Closed ElDubsNZ closed 2 years ago
What operating system are you using the script on, and what shell are you using? I'm not able to reproduce the issue in bash/zsh on macOS, and I haven't had that issue before. I have not tested the script in other Unix shells.
When archiving that URL using the command prompt input that you provided, I got this in the file success-json.log
(which presumably corresponds to your capture from earlier):
{"job_id":"spn2-710f366e875a7b05339ee2933ce73423abb4ee66","duration_sec":0.178,"original_url":"https://www.parliament.nz/media/9655/corrections-victim-protection-amendment-bill.pdf","status":"success","counters":{"outlinks":0,"embeds":0},"timestamp":"20220923140652","http_status":200,"first_archive":true,"resources":[]}
This indicates to me that the script worked, since the original_url
value is correct.
I've got it running as a scheduled crontab on Ubuntu Server 22.04.
I have it run every 12 hours. However after each time, it fills the txt file with those $ symbols, and checking the calendar on the link provided will show it is not archiving that frequency. However all non pdf links work absolutely perfectly. Not a single issue.
What's the name of the txt file that's being filled?
pdfs.txt
It does recognise the urls in it, as I see it run through each URL.
At what point do the $ characters get added, and are they added to both the input file (i.e. pdfs.txt
) and the index.txt
file in the folder used/created by the running script? Does this happen immediately upon the script starting?
The script shouldn't be modifying the input file or the input data, obviously, so I'm inclined to assume that it's something with the environment rather than something in the script itself. I don't really know what could be causing this, though. Sorry if this isn't helpful.
I'll check into that the next time the script is due to run and come back to you. It's no problem! I appreciate the effort.
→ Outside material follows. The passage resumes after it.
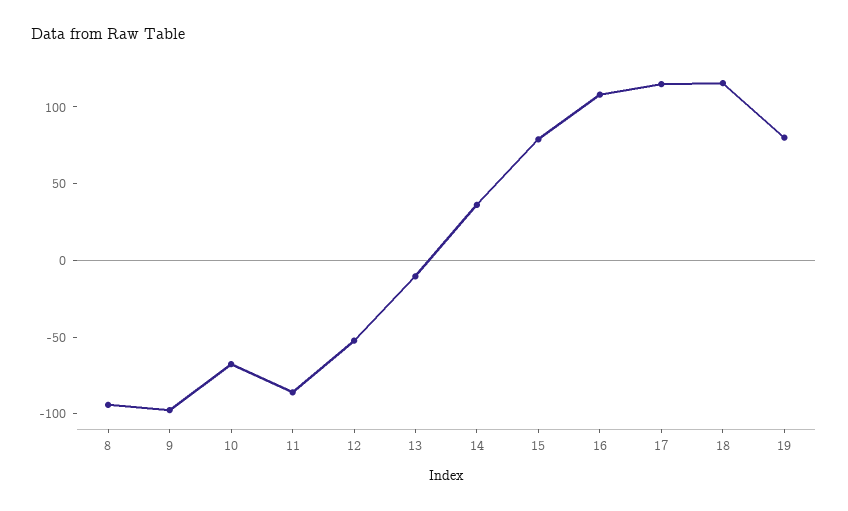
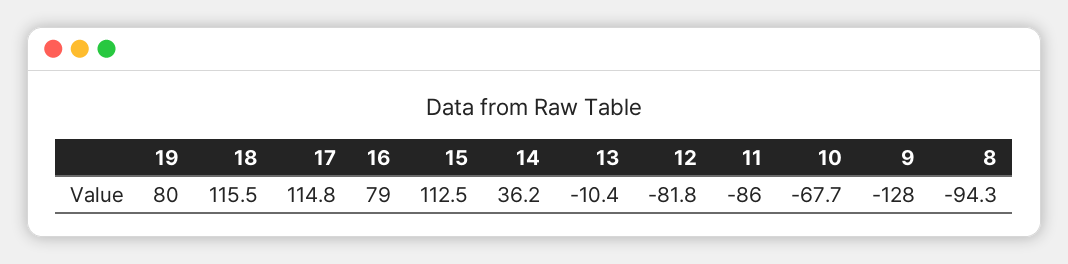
9: -100 -> -128
12: -50 -> -81.8
15: 80 -> 112.5
16: 110 -> 79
EDIT: I have a theory and unfortunately it will take a few days to test, so I'll come back with an update then!
I've resolved this issue. The "?" issue was a fault of my own. It was an issue with crontab running my script as root user, while when I manually ran it as my user, it worked fine. I've adjusted my script to solve that.
Interestingly though, saves of the PDF files still were not backing up to the wayback machine. But after a few days, they appear. I noticed this earlier when I was manually doing them, so thought I'd test again, and turns out that's right. Every few days, the last few days of PDF backups will appear.
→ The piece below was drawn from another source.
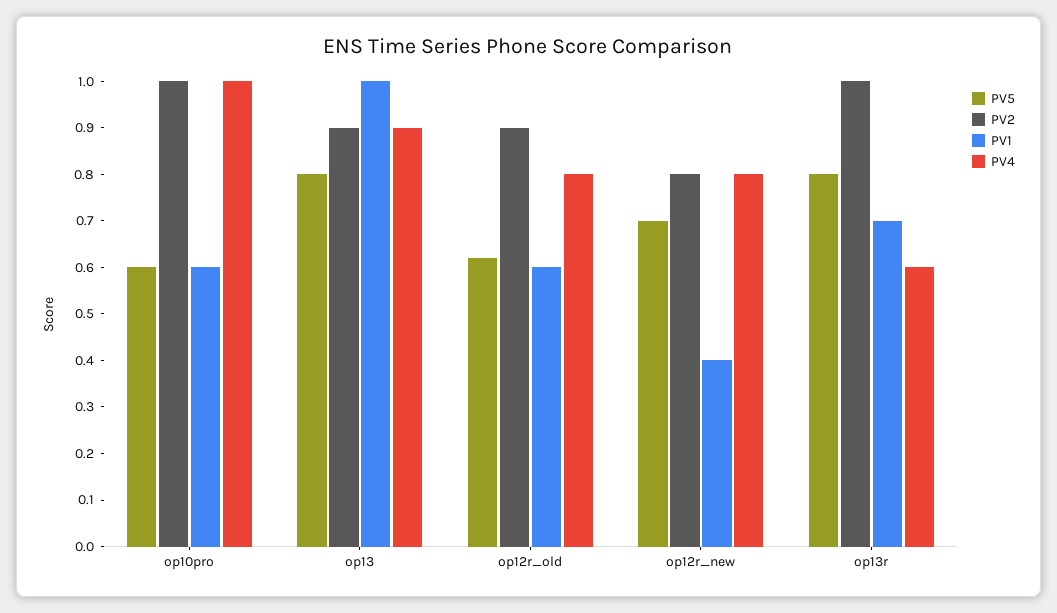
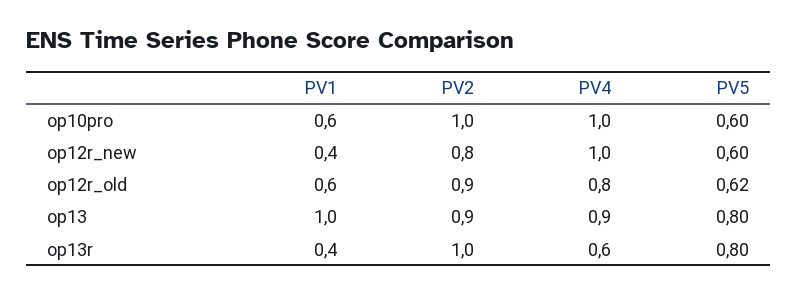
PV5, op12r_new: 0.7 -> 0.6
PV4, op12r_new: 0.8 -> 1
PV1, op13r: 0.7 -> 0.4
Script is now running correctly, nothing was wrong with your script, but I really appreciate you looking into it.
Interestingly though, saves of the PDF files still were not backing up to the wayback machine. But after a few days, they appear. I noticed this earlier when I was manually doing them, so thought I'd test again, and turns out that's right. Every few days, the last few days of PDF backups will appear.
The WBM sometimes takes about 12 hours to index captures. That helps reduce load on their systems.
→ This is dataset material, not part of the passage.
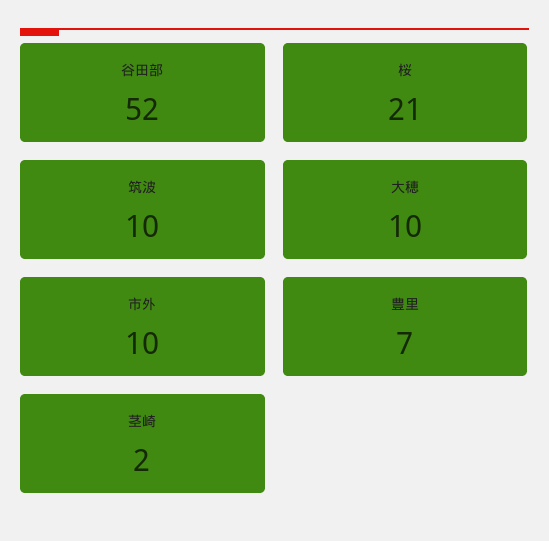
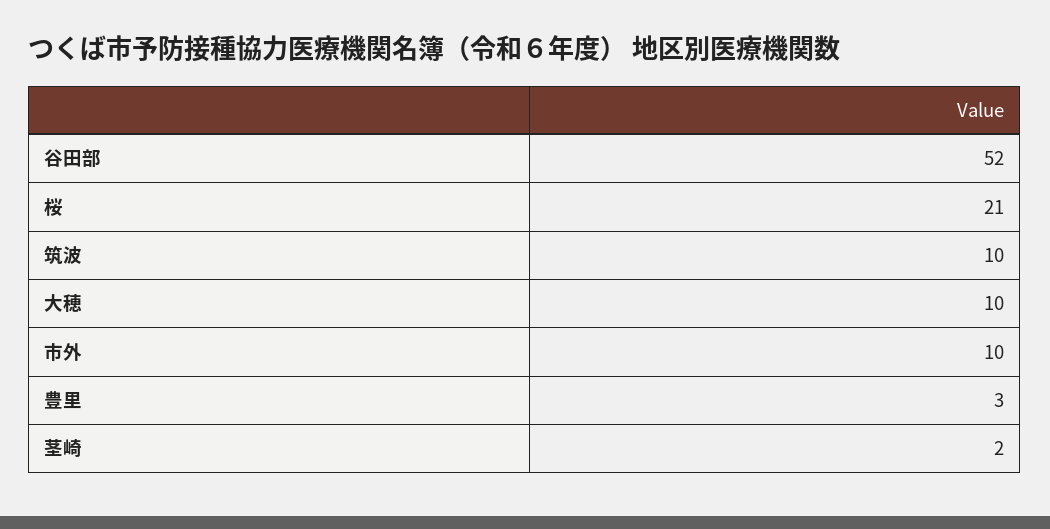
豊里: 7 -> 3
I've got this running on a list of URLs and it's working great, except for any URLs in that list that are a PDF. However if I use another service like the wayback machine extension, this works perfectly fine on PDF files. Any particular reason this script might not work with them? I've tried several times now.
As an example, I tested "spn.sh https://www.parliament.nz/media/9655/corrections-victim-protection-amendment-bill.pdf", which comes back saying [Job completed], but it's not completed. Testing this on other PDFs I get the same thing, but again if I use the Chrome/Edge extension, it works fine.
Within the txt file that I run on a list of PDF webpages, it changes it to have a "$" at the end of every URL, and some lines in between with only "$".